• [Supplied records]
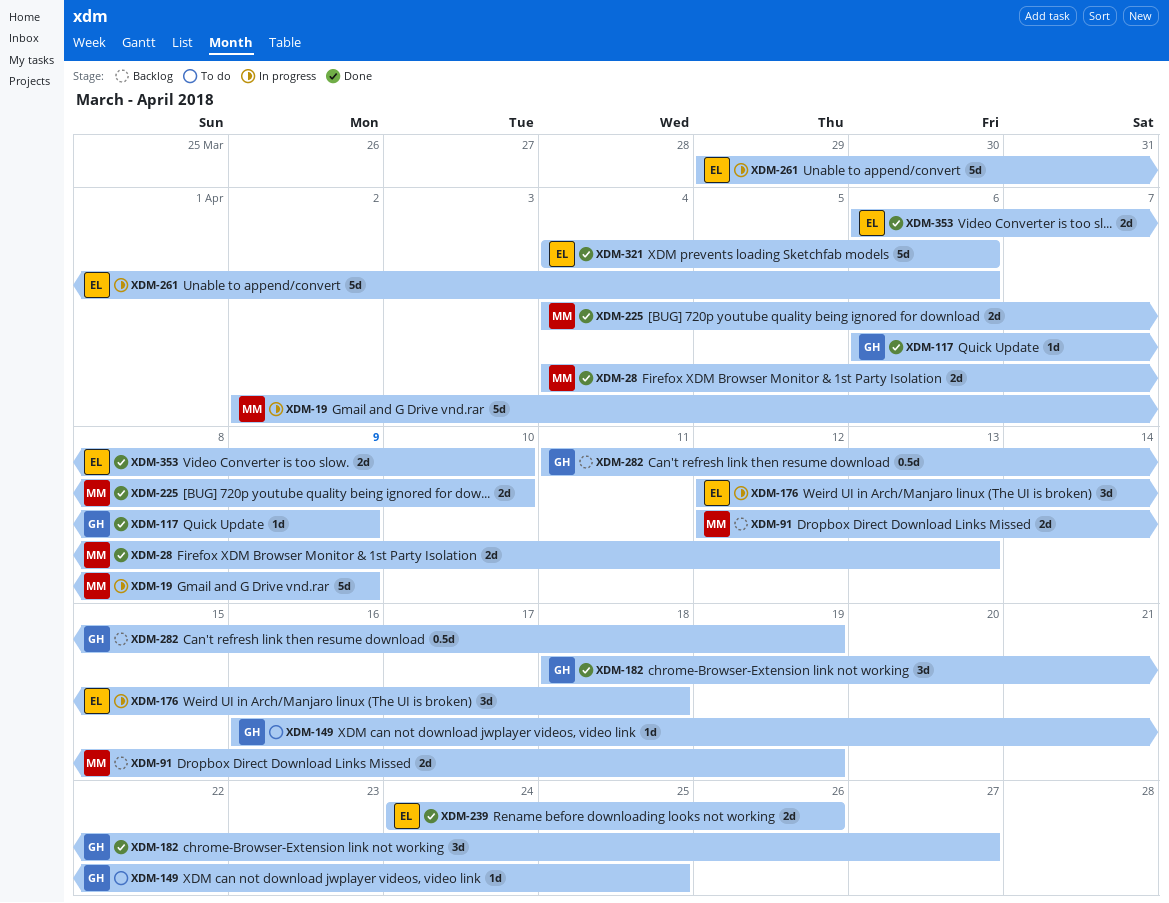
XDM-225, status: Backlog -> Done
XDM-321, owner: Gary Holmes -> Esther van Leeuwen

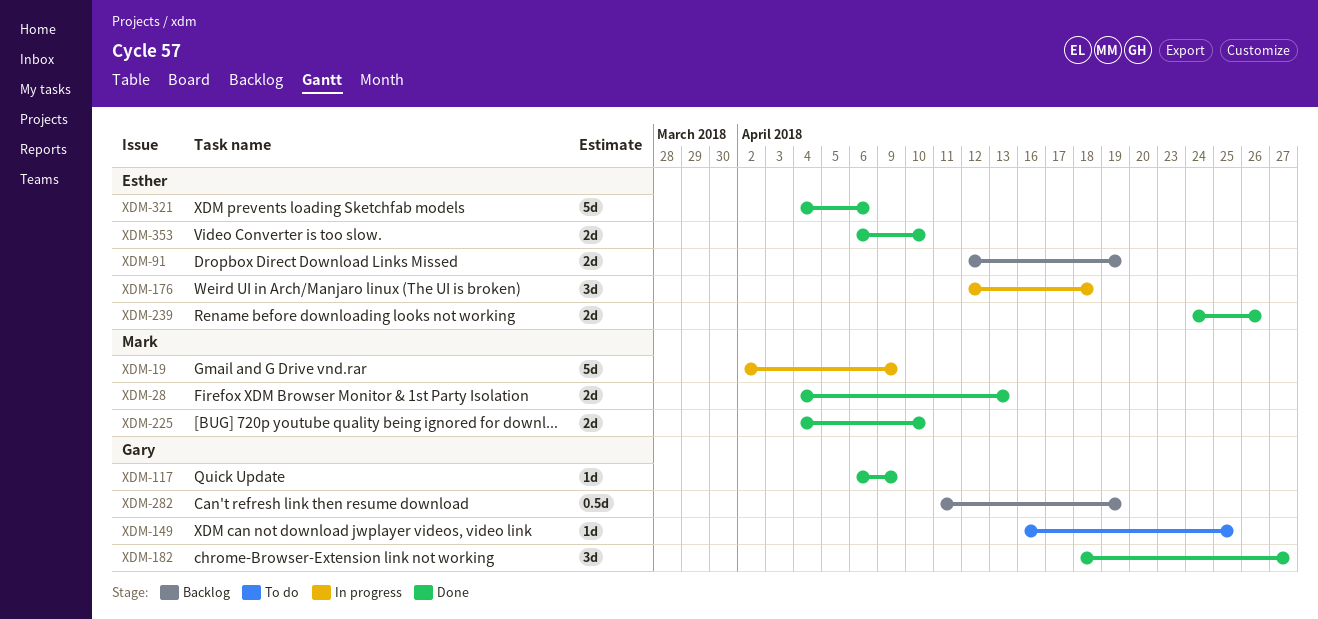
XDM-91, owner: Mark -> Esther
XDM-261: present -> none

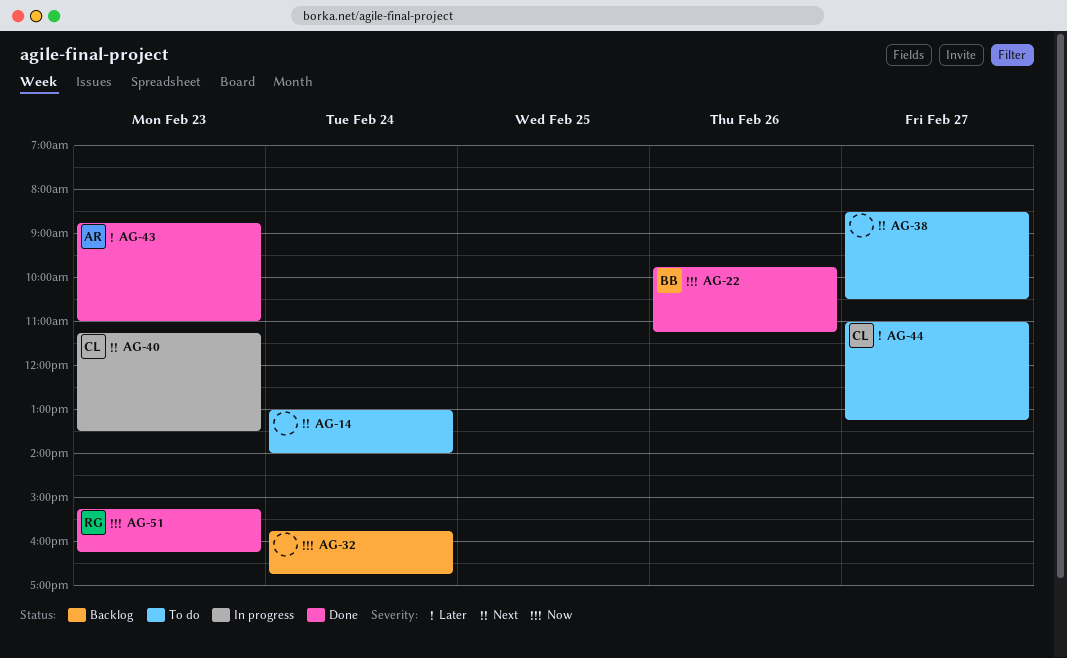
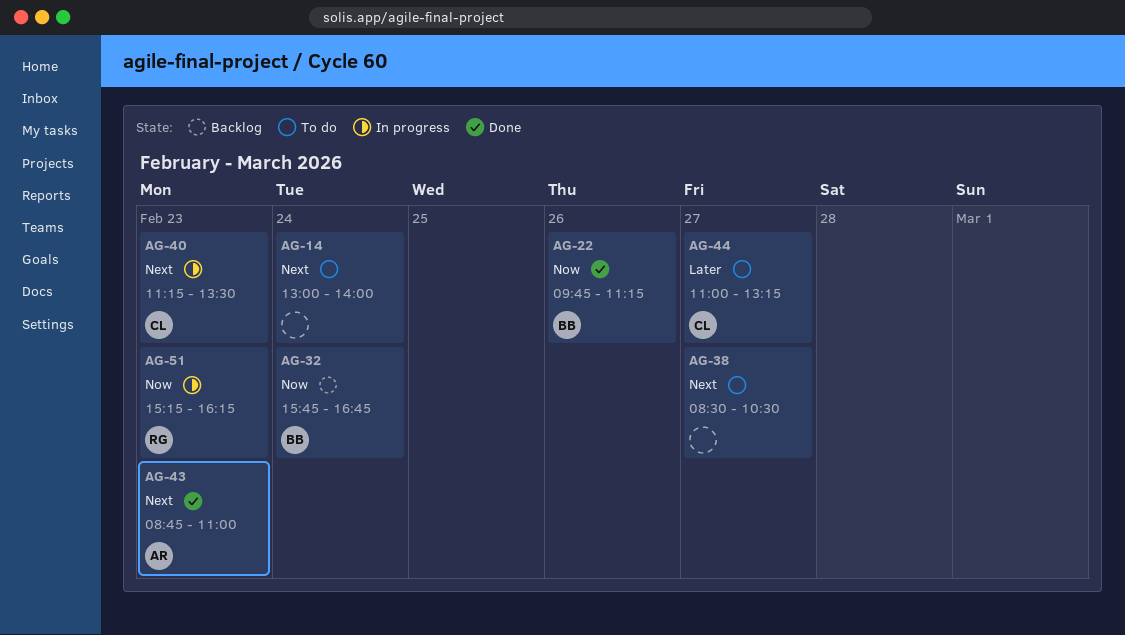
AG-32, owner: none -> BB
AG-43, priority: Later -> Next
AG-51, status: Done -> In progress

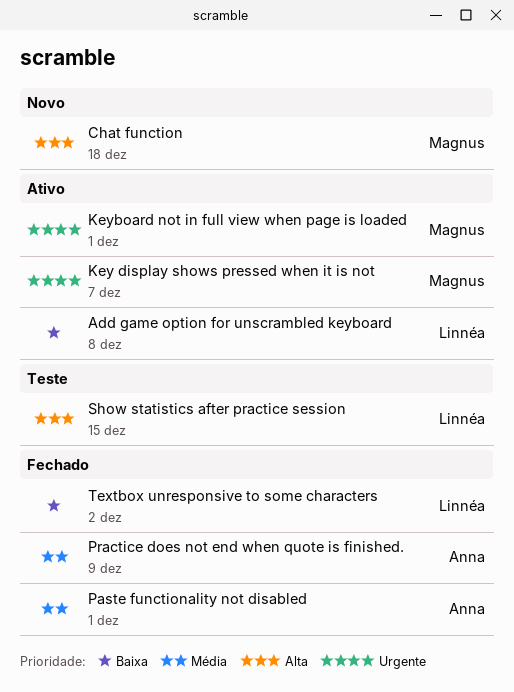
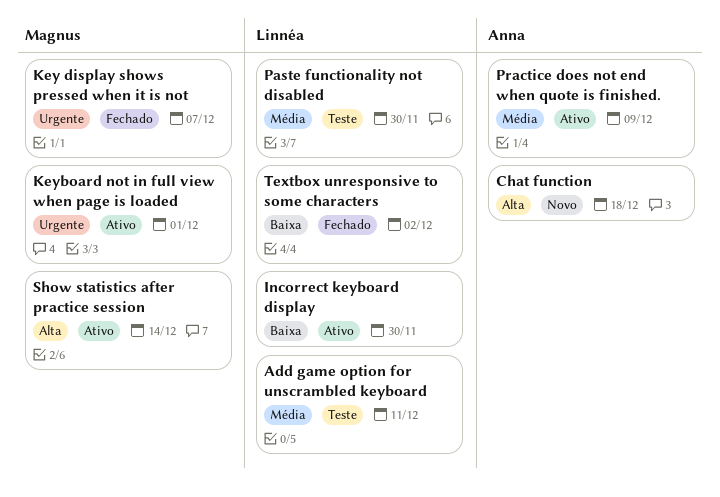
Add game option for unscrambled keyboard, status: Ativo -> Teste
Add game option for unscrambled keyboard, priority: Baixa -> Média
Add game option for unscrambled keyboard, due: Dec 8 -> Dec 11
Chat function, owner: Magnus -> Anna
Incorrect keyboard display: none -> present
Key display shows pressed when it is not, status: Ativo -> Fechado
Paste functionality not disabled, status: Fechado -> Teste
Paste functionality not disabled, owner: Anna -> Linnéa
Paste functionality not disabled, due: Dec 1 -> Nov 30
Practice does not end when quote is finished., status: Fechado -> Ativo
Show statistics after practice session, status: Teste -> Ativo
Show statistics after practice session, owner: Linnéa -> Magnus
Show statistics after practice session, due: Dec 15 -> Dec 14

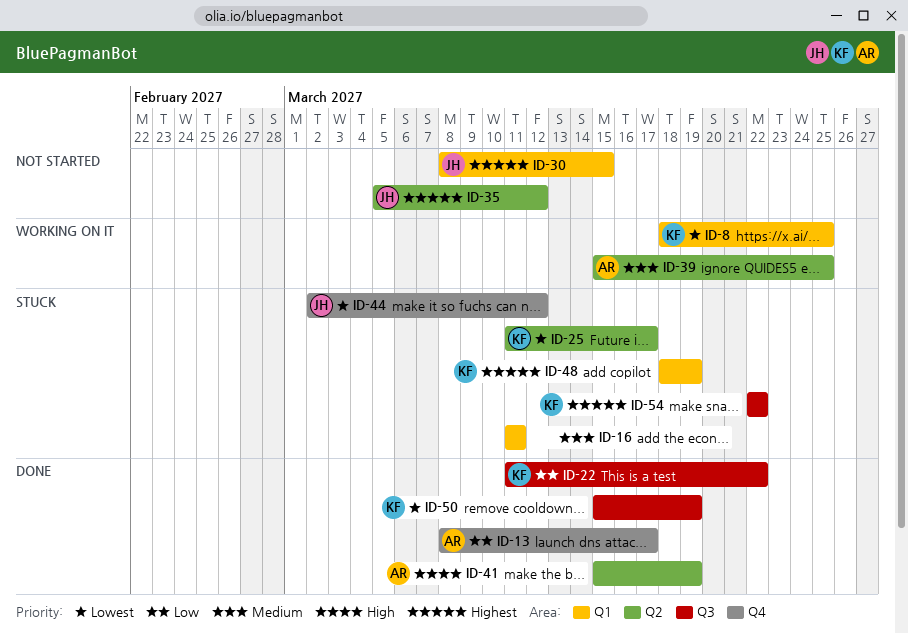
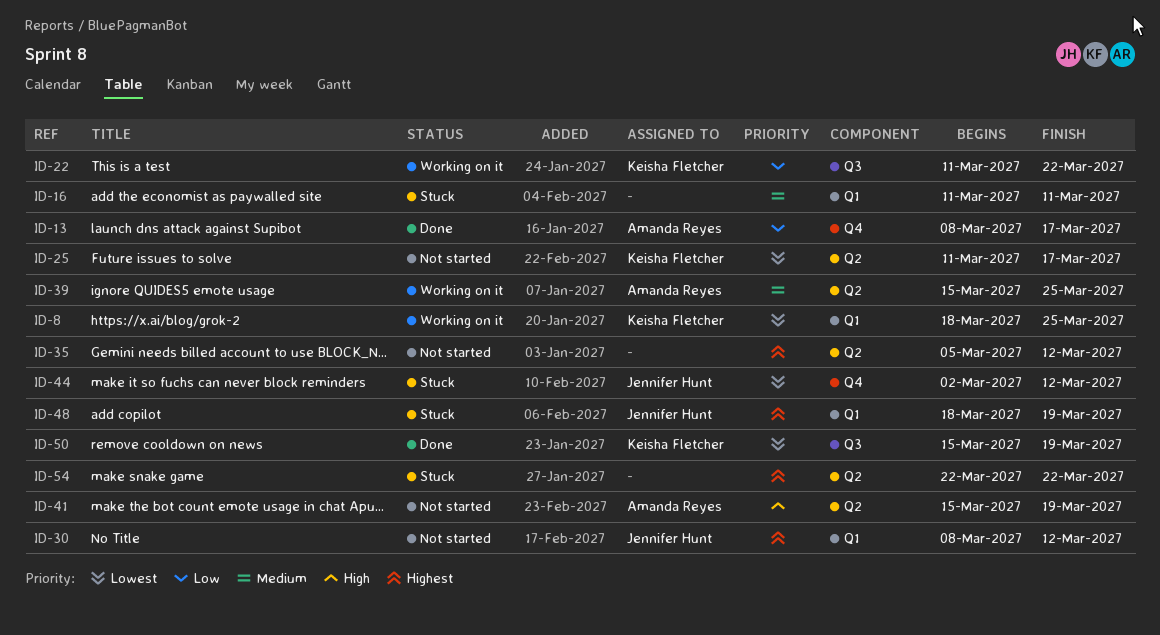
ID-22, status: Done -> Working on it
ID-25, status: Stuck -> Not started
ID-30, due: Mar 15 -> Mar 12
ID-35, owner: Jennifer Hunt -> none
ID-41, status: Done -> Not started
ID-48, owner: Keisha Fletcher -> Jennifer Hunt
ID-54, owner: Keisha Fletcher -> none
ID-54, label: Q3 -> Q2

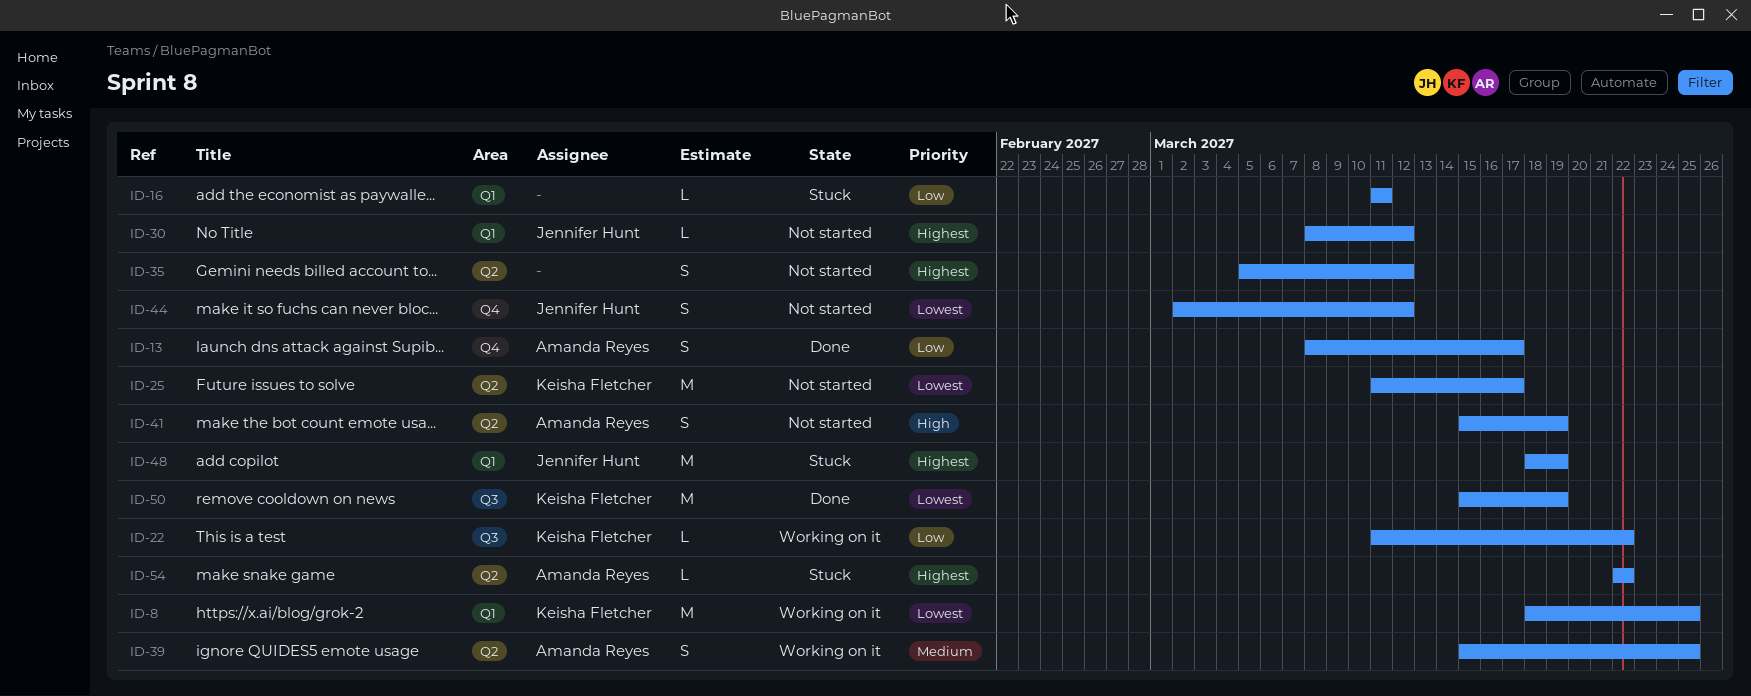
ID-16, priority: Medium -> Low
ID-44, status: Stuck -> Not started
ID-54, owner: none -> Amanda Reyes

• [Job]
Copy, with no alteration, the line that contains "ID-44, status: Stuck -> Not started" and each remaining line of the listing above.

• [Task response]
ID-44, status: Stuck -> Not started
ID-54, owner: none -> Amanda Reyes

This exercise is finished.